Ils avaient à peine tressailli vers 15h45 avec la parution de l’indice PMI de l’activité dans la région de Chicago, lequel s’inscrivait en recul de deux points à 60,2, alors qu’il était attendu en hausse à 64.
L’embellie du secteur immobilier dont Wall Street se gargarise depuis deux mois n’a peut-être été qu’un heureux concours de circonstances (taux hypothécaires très bas, météo exceptionnellement clémente), comme le démontre l’indice S&P/Case-Shiller.
Démentant les discours bien rôdés sur le rebond du secteur de la construction, Wall Street découvrait un troisième repli consécutif de l’indice qui mesure l’évolution du prix des maisons individuelles aux Etats-Unis.
Les prix ont baissé de 0,7% en novembre dans les 20 principales zones métropolitaines. Sur les 12 derniers mois, le recul atteint 3,7% alors que le consensus anticipait -3,3% après -3,4% en octobre.
Les ventes de logements neufs ont également subi un sévère coup d’arrêt. Elles affichent une baisse de 2,2% en rythme annuel à 307 000 unités, contre 320 000 attendus en décembre. A la clé, on observe une chute de 2,5% du prix médian, lequel ressort en baisse de 12,8% sur an.
▪ Une hausse coûte que coûte pour clôturer janvier
Mais oubliez ce qui précède, cela n’a pas plus d’influence sur Wall Street que le résultat des primaires républicaines en Floride lundi soir.
Le message est clair : les indices boursiers devaient monter coûte que coûte jusqu’à 17h35 ou 22h en ce 31 janvier, peu importe la teneur de l’actualité économique et politique.
Nous avions compris depuis une bonne dizaine de jours que quelques très gros brasseurs d’argent avaient décidé d’instaurer le marché à sens unique. Inutile donc de se fatiguer à expliquer le pourquoi du comment de la hausse somnambulique de cette fin janvier.
Plus personne n’ose s’opposer à eux depuis que la Fed leur a offert les clés de Wall Street en déversant dans leurs coffres des centaines de milliards de dollars d’argent à zéro pourcent. Pendant ce temps, les superordinateurs « travaillent » les carnets d’ordres et multiplient les arbitrages sur les ETF de façon à verrouiller la tendance et éliminer toute opposition.
Ils décident souverainement du niveau des cours de Bourse en fonction de leurs stratégies sur les marchés dérivés. S’il est plus payant d’écraser la volatilité, les indices montent dans le vide et ne rebaissent jamais… Les faiseurs d’opinion (complices objectifs ou complices tout court) assurent qu’il faut « acheter tous les creux », même si cela n’a aucune justification économique.

....................

» **CONSIGNE A**
Selon le texte sur Wall Street, de combien les prix des maisons individuelles ont-ils baissé en novembre dans les 20 principales zones métropolitaines ?
» **CONSIGNE B**
Résumez le texte sur Wall Street en deux phrases.
» **CONSIGNE C**
Dans le passage du texte sur Wall Street qui va de « Nous avions compris » jusqu'à « éliminer toute opposition. », substituez « algorithmes » à « superordinateurs », puis redonnez ce passage.

....................

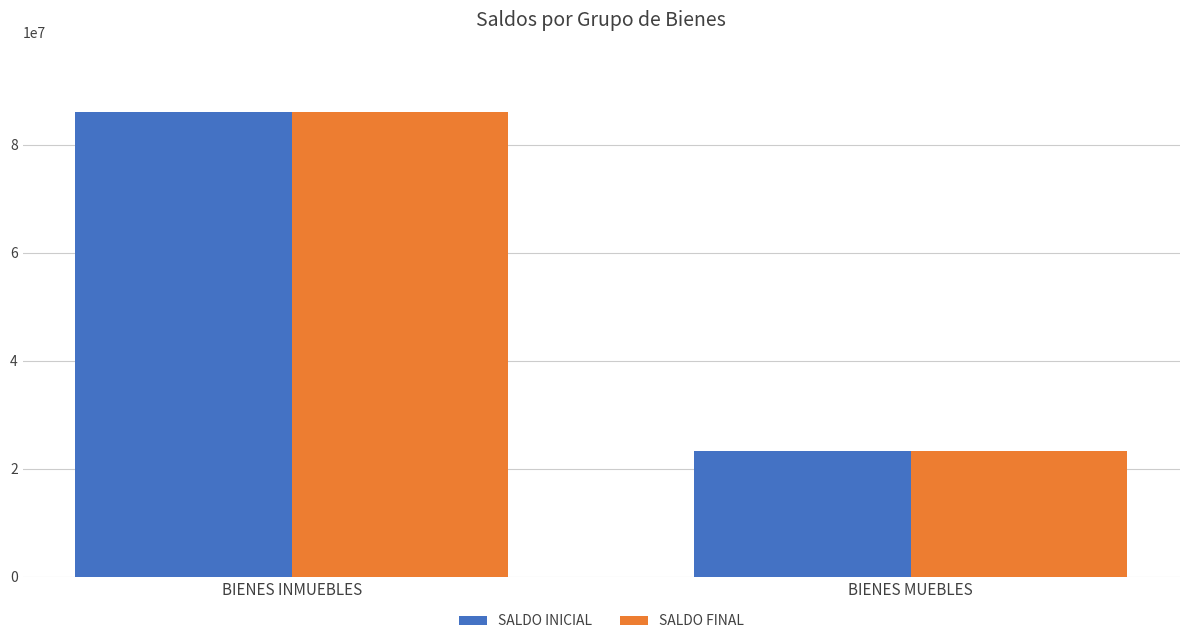

At which category does the chart reach its peak across all series?

BIENES INMUEBLES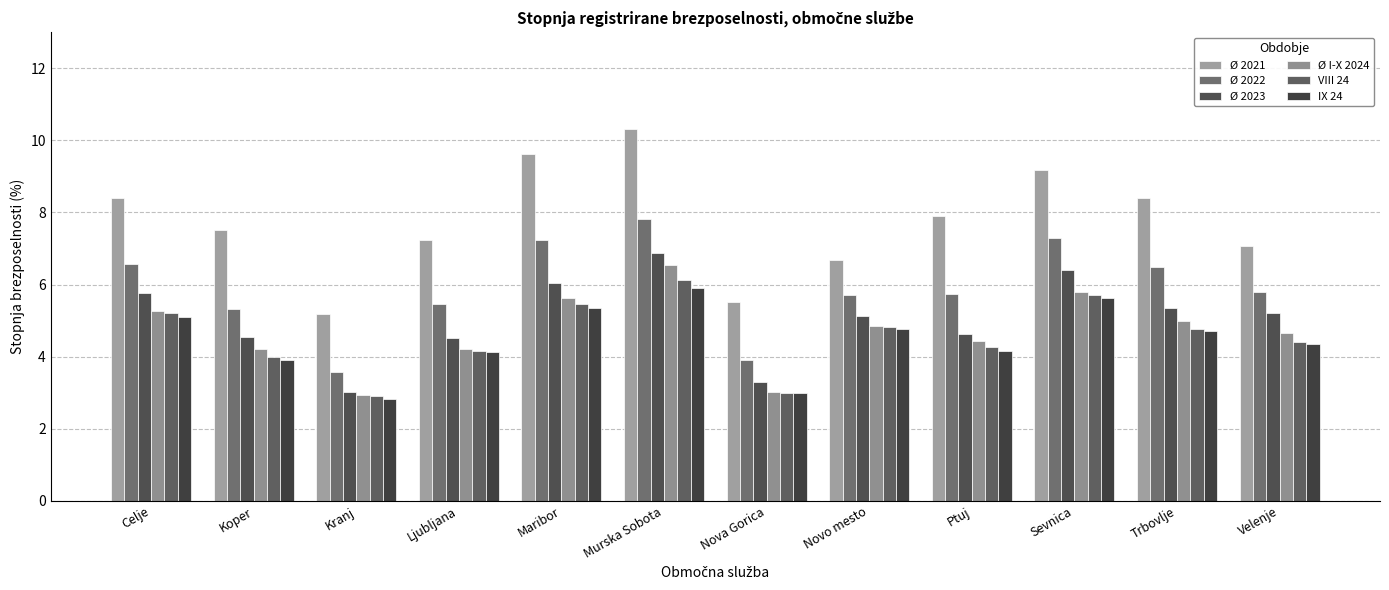

Which series has the largest range (max minus min)?

Ø 2021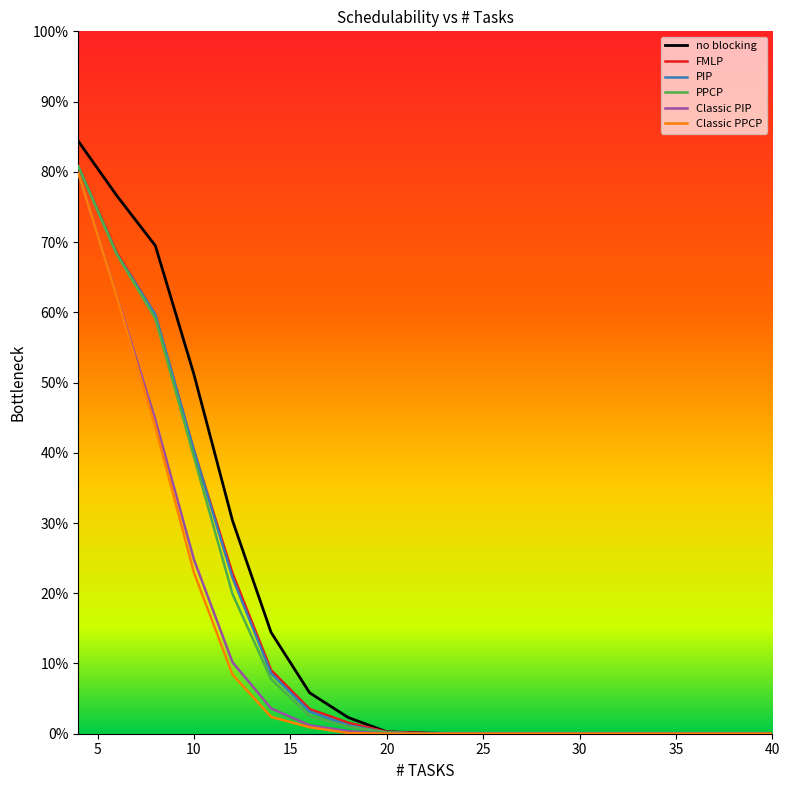

Which series has the largest total across all categories?

no blocking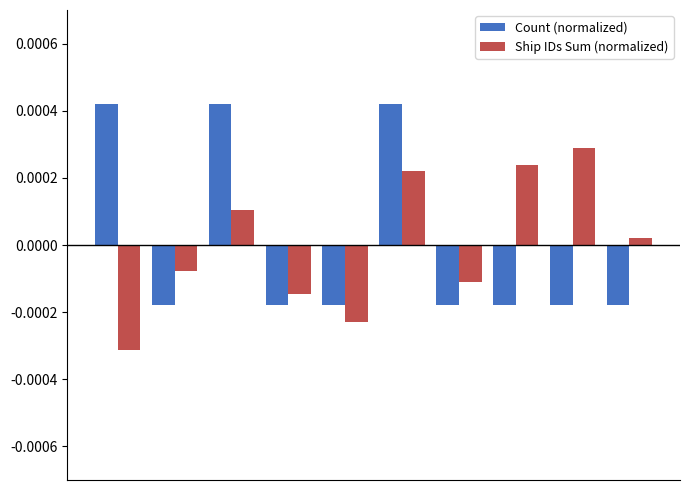

List the series in order of their peak value, lowest first.

Ship IDs Sum (normalized), Count (normalized)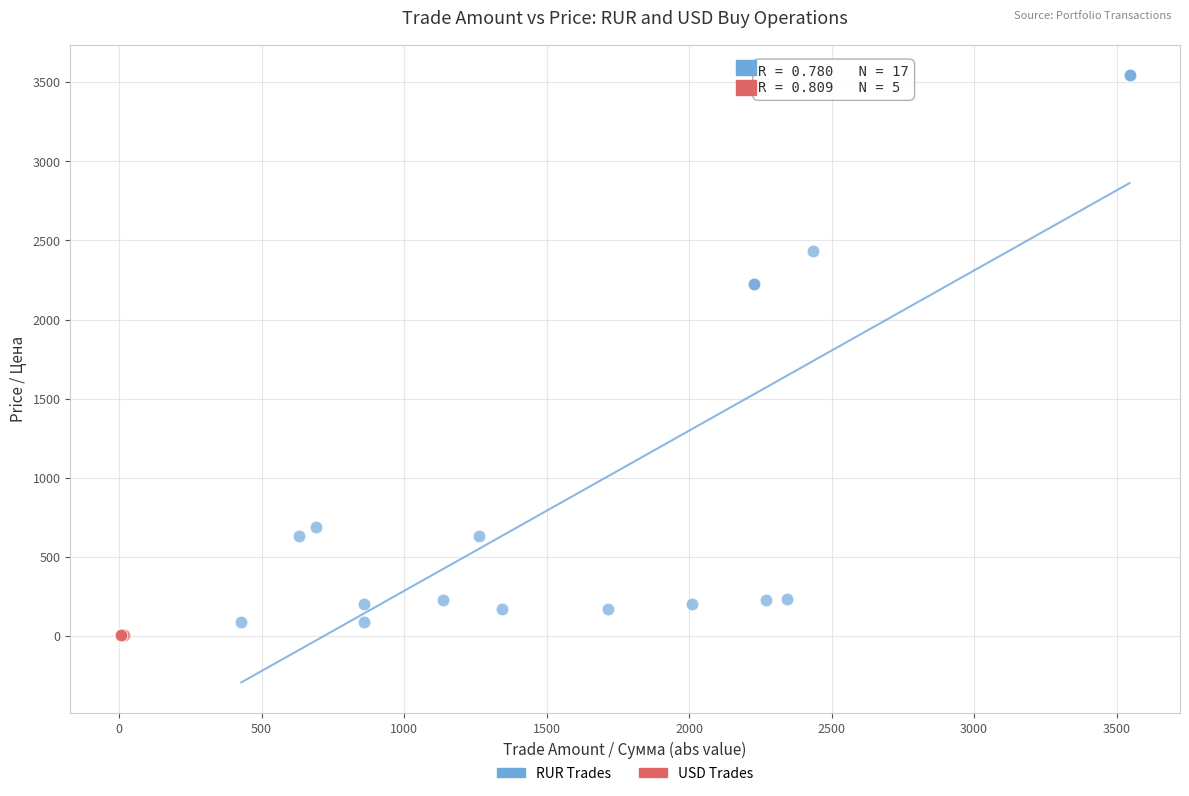

Which series has the widest spread of Y values?

RUR Trades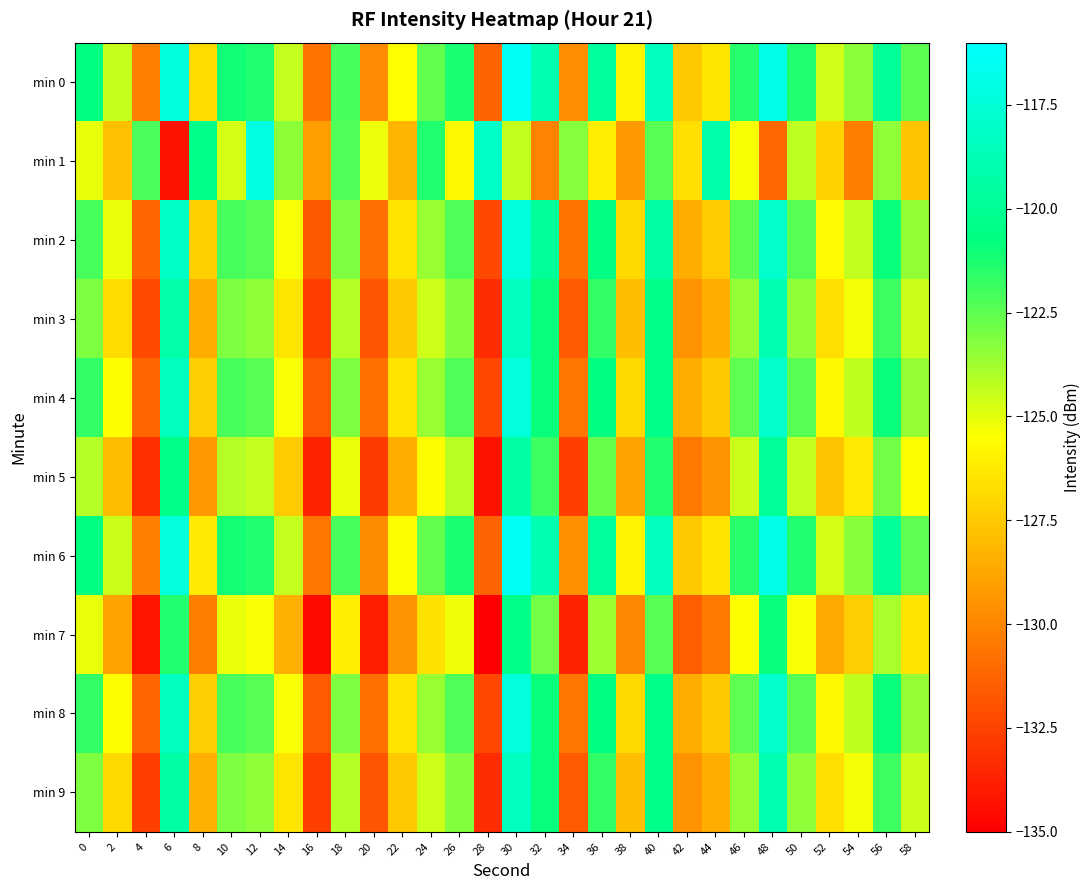

Rank the series at 36 from highest to lowest value.

min 0, min 6, min 2, min 4, min 8, min 3, min 9, min 5, min 7, min 1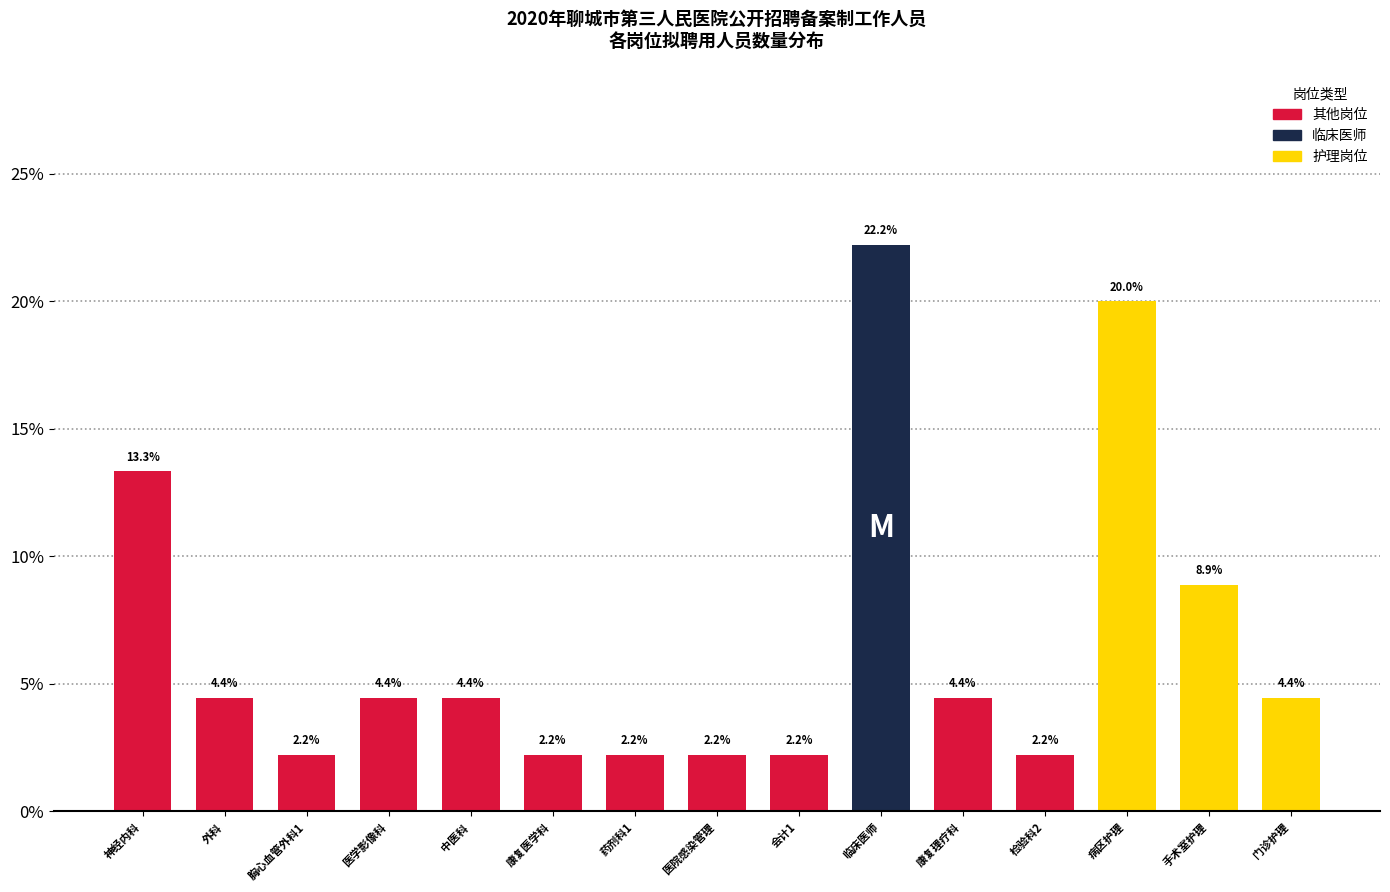

Reading left to right, what are all the values shown in this chart?

13.3	4.4	2.2	4.4	4.4	2.2	2.2	2.2	2.2	22.2	4.4	2.2	20.0	8.9	4.4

....................

» **VOTRE RÉPONSE A**
Ils ont baissé de 0,7 %.

» **VOTRE RÉPONSE B**
Les indicateurs publiés déçoivent : l'indice PMI de la région de Chicago recule à 60,2, l'indice S&P/Case-Shiller baisse pour la troisième fois consécutive et les ventes de logements neufs subissent un sévère coup d'arrêt. Les indices boursiers montent pourtant coûte que coûte en cette fin janvier, sous l'effet de quelques très gros brasseurs d'argent que la Fed a pourvus de centaines de milliards de dollars à zéro pour cent.

» **VOTRE RÉPONSE C**
Nous avions compris depuis une bonne dizaine de jours que quelques très gros brasseurs d’argent avaient décidé d’instaurer le marché à sens unique. Inutile donc de se fatiguer à expliquer le pourquoi du comment de la hausse somnambulique de cette fin janvier.
Plus personne n’ose s’opposer à eux depuis que la Fed leur a offert les clés de Wall Street en déversant dans leurs coffres des centaines de milliards de dollars d’argent à zéro pourcent. Pendant ce temps, les algorithmes « travaillent » les carnets d’ordres et multiplient les arbitrages sur les ETF de façon à verrouiller la tendance et éliminer toute opposition.